Lisa Guernsey, is the author of Into the Minds of Babes: How Screen Time Affects Children From Birth to Age 5. She is also the Director of the Early Education Initiative at the New America Foundation, a non-partisan think tank and incubator for explanatory and investigative journalism on pressing policy issues, and a regular contributor to the Early Ed Watch blog. Lisa has been writing about education for nearly 15 years, as a staff writer for the Chronicle of Higher Education and The New York Times, and has contributed articles to The Washington Post, Newsweek and other publications.

Marnie Lewis is the Instructional Technology Coordinator at Tuckahoe Elementary in Arlington, Virginia where she evaluates educational sites and software to enhance instruction and works directly with staff to integrate technology in to lessons. She received a B.S. in elementary education from Northeastern University, completed graduate work in instructional technology through George Mason University, and has taught in classrooms for over 10 years. She is also a PBS Teacher, a Smart Exemplary Educator, and a Discovery Star Educator.

Watch the webcast

Related resources

For parents

This book by presenter Lisa Guernsey presents practical advice on the best ways to use and manage screen time with your kids.

These sites help child learn how to read at home and identify letters and sounds.

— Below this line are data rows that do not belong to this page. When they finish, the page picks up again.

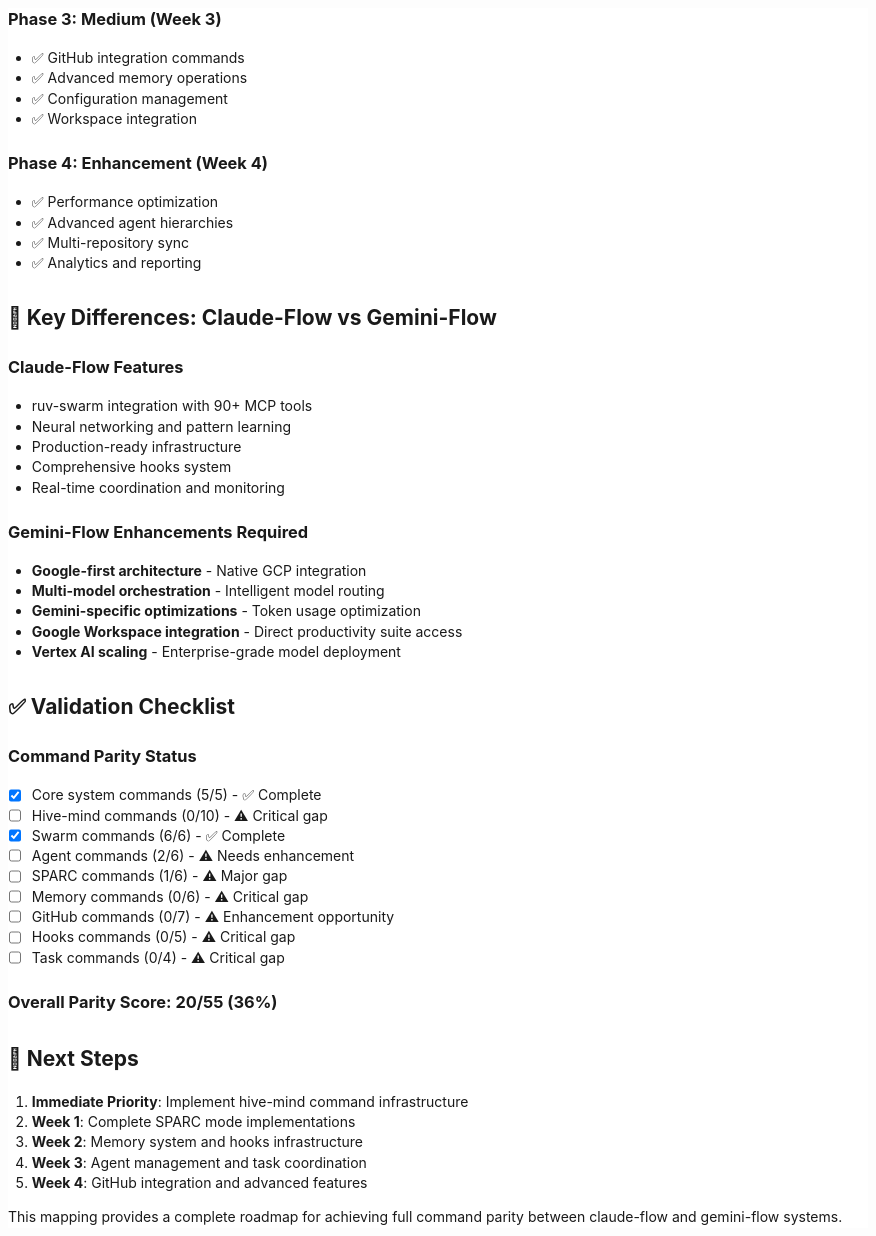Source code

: ### Phase 3: Medium (Week 3)
- ✅ GitHub integration commands
- ✅ Advanced memory operations
- ✅ Configuration management
- ✅ Workspace integration

### Phase 4: Enhancement (Week 4)
- ✅ Performance optimization
- ✅ Advanced agent hierarchies
- ✅ Multi-repository sync
- ✅ Analytics and reporting

## 🎯 Key Differences: Claude-Flow vs Gemini-Flow

### Claude-Flow Features
- ruv-swarm integration with 90+ MCP tools
- Neural networking and pattern learning
- Production-ready infrastructure
- Comprehensive hooks system
- Real-time coordination and monitoring

### Gemini-Flow Enhancements Required
- **Google-first architecture** - Native GCP integration
- **Multi-model orchestration** - Intelligent model routing
- **Gemini-specific optimizations** - Token usage optimization
- **Google Workspace integration** - Direct productivity suite access
- **Vertex AI scaling** - Enterprise-grade model deployment

## ✅ Validation Checklist

### Command Parity Status
- [x] Core system commands (5/5) - ✅ Complete
- [ ] Hive-mind commands (0/10) - ⚠️ Critical gap
- [x] Swarm commands (6/6) - ✅ Complete  
- [ ] Agent commands (2/6) - ⚠️ Needs enhancement
- [ ] SPARC commands (1/6) - ⚠️ Major gap
- [ ] Memory commands (0/6) - ⚠️ Critical gap
- [ ] GitHub commands (0/7) - ⚠️ Enhancement opportunity
- [ ] Hooks commands (0/5) - ⚠️ Critical gap
- [ ] Task commands (0/4) - ⚠️ Critical gap

### Overall Parity Score: 20/55 (36%)

## 🚀 Next Steps

1. **Immediate Priority**: Implement hive-mind command infrastructure
2. **Week 1**: Complete SPARC mode implementations
3. **Week 2**: Memory system and hooks infrastructure  
4. **Week 3**: Agent management and task coordination
5. **Week 4**: GitHub integration and advanced features

This mapping provides a complete roadmap for achieving full command parity between claude-flow and gemini-flow systems.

These sites help kids from pre-K to 3rd grade begin to understand what a social network is and how to properly interact in that environment.

For teachers

Educational media companion sites discussed in the webcast

Other media organizations and sites to know about

Discussion questions

Educational Media 101

  1. As Lisa Guernsey described, screens are everywhere these days and adults use screens more than ever before. In your mind, in what ways are screens “information windows”?
  2. How is your school adapting to the changing screen times of today’s students? In what ways have teachers in your school integrated educational media into their classrooms?
  3. How can parents and teachers put into practice the notion of “content over time” as Dr. Linebarger recommends?
  4. What narrative and expository shows are you familiar with? What shows do your kids and students talk about? What skills might be developed through those shows?

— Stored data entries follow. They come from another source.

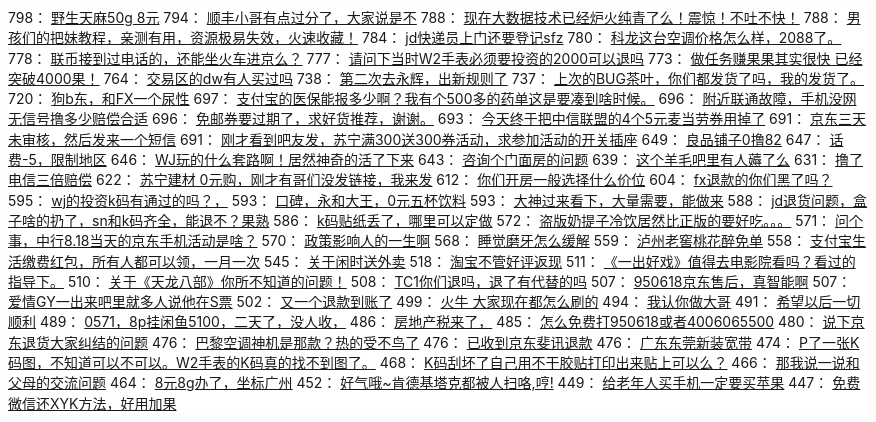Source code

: 798： [野生天麻50g  8元](http://www.zuanke8.com/thread-5187849-1-1.html)
794： [顺丰小哥有点过分了，大家说是不](http://www.zuanke8.com/thread-5187689-1-1.html)
788： [现在大数据技术已经炉火纯青了么！震惊！不吐不快！](http://www.zuanke8.com/thread-5187558-1-1.html)
788： [男孩们的把妹教程，亲测有用，资源极易失效，火速收藏！](http://www.zuanke8.com/thread-5187758-1-1.html)
784： [jd快递员上门还要登记sfz](http://www.zuanke8.com/thread-5187614-1-1.html)
780： [科龙这台空调价格怎么样，2088了。](http://www.zuanke8.com/thread-5187831-1-1.html)
778： [联币接到过电话的，还能坐火车进京么？](http://www.zuanke8.com/thread-5187714-1-1.html)
777： [请问下当时W2手表必须要投资的2000可以退吗](http://www.zuanke8.com/thread-5187819-1-1.html)
773： [做任务赚果果其实很快   已经突破4000果！](http://www.zuanke8.com/thread-5187759-1-1.html)
764： [交易区的dw有人买过吗](http://www.zuanke8.com/thread-5187867-1-1.html)
738： [第二次去永辉，出新规则了](http://www.zuanke8.com/thread-5187728-1-1.html)
737： [上次的BUG茶叶，你们都发货了吗，我的发货了。](http://www.zuanke8.com/thread-5187792-1-1.html)
720： [狗b东，和FX一个尿性](http://www.zuanke8.com/thread-5187620-1-1.html)
697： [支付宝的医保能报多少啊？我有个500多的药单这是要凑到啥时候。](http://www.zuanke8.com/thread-5187833-1-1.html)
696： [附近联通故障，手机没网无信号撸多少赔偿合适](http://www.zuanke8.com/thread-5187818-1-1.html)
696： [免邮券要过期了，求好货推荐，谢谢。](http://www.zuanke8.com/thread-5187869-1-1.html)
693： [今天终于把中信联盟的4个5元麦当劳券用掉了](http://www.zuanke8.com/thread-5187864-1-1.html)
691： [京东三天未审核，然后发来一个短信](http://www.zuanke8.com/thread-5187585-1-1.html)
691： [刚才看到吧友发，苏宁满300送300券活动，求参加活动的开关插座](http://www.zuanke8.com/thread-5187841-1-1.html)
649： [良品铺子0撸82](http://www.zuanke8.com/thread-5187723-1-1.html)
647： [话费-5，限制地区](http://www.zuanke8.com/thread-5187798-1-1.html)
646： [WJ玩的什么套路啊！居然神奇的活了下来](http://www.zuanke8.com/thread-5187404-1-1.html)
643： [咨询个门面房的问题](http://www.zuanke8.com/thread-5187858-1-1.html)
639： [这个羊毛吧里有人薅了么](http://www.zuanke8.com/thread-5187737-1-1.html)
631： [撸了电信三倍赔偿](http://www.zuanke8.com/thread-5187579-1-1.html)
622： [苏宁建材 0元购，刚才有哥们没发链接，我来发](http://www.zuanke8.com/thread-5187670-1-1.html)
612： [你们开房一般选择什么价位](http://www.zuanke8.com/thread-5187672-1-1.html)
604： [fx退款的你们黑了吗？](http://www.zuanke8.com/thread-5187685-1-1.html)
595： [wj的投资k码有通过的吗？，](http://www.zuanke8.com/thread-5187805-1-1.html)
593： [口碑，永和大王，0元五杯饮料](http://www.zuanke8.com/thread-5187653-1-1.html)
593： [大神过来看下，大量需要，能做来](http://www.zuanke8.com/thread-5187812-1-1.html)
588： [jd退货问题，盒子啥的扔了，sn和k码齐全，能退不？果熟](http://www.zuanke8.com/thread-5187801-1-1.html)
586： [k码贴纸丢了，哪里可以定做](http://www.zuanke8.com/thread-5187795-1-1.html)
572： [盗版奶提子冷饮居然比正版的要好吃。。。](http://www.zuanke8.com/thread-5187734-1-1.html)
571： [问个事，中行8.18当天的京东手机活动是啥？](http://www.zuanke8.com/thread-5187856-1-1.html)
570： [政策影响人的一生啊](http://www.zuanke8.com/thread-5187561-1-1.html)
568： [睡觉磨牙怎么缓解](http://www.zuanke8.com/thread-5187816-1-1.html)
559： [泸州老窖桃花醉免单](http://www.zuanke8.com/thread-5187804-1-1.html)
558： [支付宝生活缴费红包，所有人都可以领，一月一次](http://www.zuanke8.com/thread-5187582-1-1.html)
545： [关于闲时送外卖](http://www.zuanke8.com/thread-5187741-1-1.html)
518： [淘宝不管好评返现](http://www.zuanke8.com/thread-5187539-1-1.html)
511： [《一出好戏》值得去电影院看吗？看过的指导下。](http://www.zuanke8.com/thread-5187624-1-1.html)
510： [关于《天龙八部》你所不知道的问题！](http://www.zuanke8.com/thread-5187732-1-1.html)
508： [TC1你们退吗，退了有代替的吗](http://www.zuanke8.com/thread-5187808-1-1.html)
507： [950618京东售后，真智能啊](http://www.zuanke8.com/thread-5187706-1-1.html)
507： [爱情GY一出来吧里就多人说他在S票](http://www.zuanke8.com/thread-5187794-1-1.html)
502： [又一个退款到账了](http://www.zuanke8.com/thread-5187066-1-1.html)
499： [火牛 大家现在都怎么刷的](http://www.zuanke8.com/thread-5187774-1-1.html)
494： [我认你做大哥](http://www.zuanke8.com/thread-5187760-1-1.html)
491： [希望以后一切顺利](http://www.zuanke8.com/thread-5187781-1-1.html)
489： [0571，8p挂闲鱼5100，二天了，没人收，](http://www.zuanke8.com/thread-5187592-1-1.html)
486： [房地产税来了，](http://www.zuanke8.com/thread-5187089-1-1.html)
485： [怎么免费打950618或者4006065500](http://www.zuanke8.com/thread-5187762-1-1.html)
480： [说下京东退货大家纠结的问题](http://www.zuanke8.com/thread-5187768-1-1.html)
476： [巴黎空调神机是那款？热的受不鸟了](http://www.zuanke8.com/thread-5187814-1-1.html)
476： [已收到京东斐讯退款](http://www.zuanke8.com/thread-5187611-1-1.html)
476： [广东东莞新装宽带](http://www.zuanke8.com/thread-5187822-1-1.html)
474： [P了一张K码图，不知道可以不可以。W2手表的K码真的找不到图了。](http://www.zuanke8.com/thread-5187633-1-1.html)
468： [K码刮坏了自己用不干胶贴打印出来贴上可以么？](http://www.zuanke8.com/thread-5187807-1-1.html)
466： [那我说一说和父母的交流问题](http://www.zuanke8.com/thread-5187827-1-1.html)
464： [8元8g办了，坐标广州](http://www.zuanke8.com/thread-5187660-1-1.html)
452： [好气哦~肯德基塔克都被人扫咯,哼!](http://www.zuanke8.com/thread-5187318-1-1.html)
449： [给老年人买手机一定要买苹果](http://www.zuanke8.com/thread-5187429-1-1.html)
447： [免费微信还XYK方法，好用加果](http://www.zuanke8.com/thread-5187506-1-1.html)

Impact of Educational Media

  1. Of the educational media shows you’re familiar with, which ones follow a curriculum as suggested by Dr. Linebarger? If you’re not sure whether a show follows a curriculum, how could you find out?
  2. In what ways can technology be used as a hook to inspire future learning on a topic?
  3. Consider the curriculum you teach. What concepts do you teach that might benefit from an educational media source? How could you share that information with parents?
  4. Lisa Guernsey outlined her acronym, SPLERN, for the audience. What aspects of the acronym resonate with you? What would you add?
  5. Marnie Lewis described several things to consider when considering the educational value of a website. What criteria do you use? Do you share those criteria with your child?

Educational Media in Action

  1. Lisa Guernsey described intensive and less intensive ways of watching TV with your child. How can you incorporate the characteristics of what she described in your home?
  2. Marnie Lewis described two barriers to teachers’ integration of technology in their classroom. As a teacher, what barriers do you face? What can you do to overcome those barriers?
  3. What opportunities do you see for using educational media to differentiate instruction? Provide examples for both struggling readers and for advanced learners.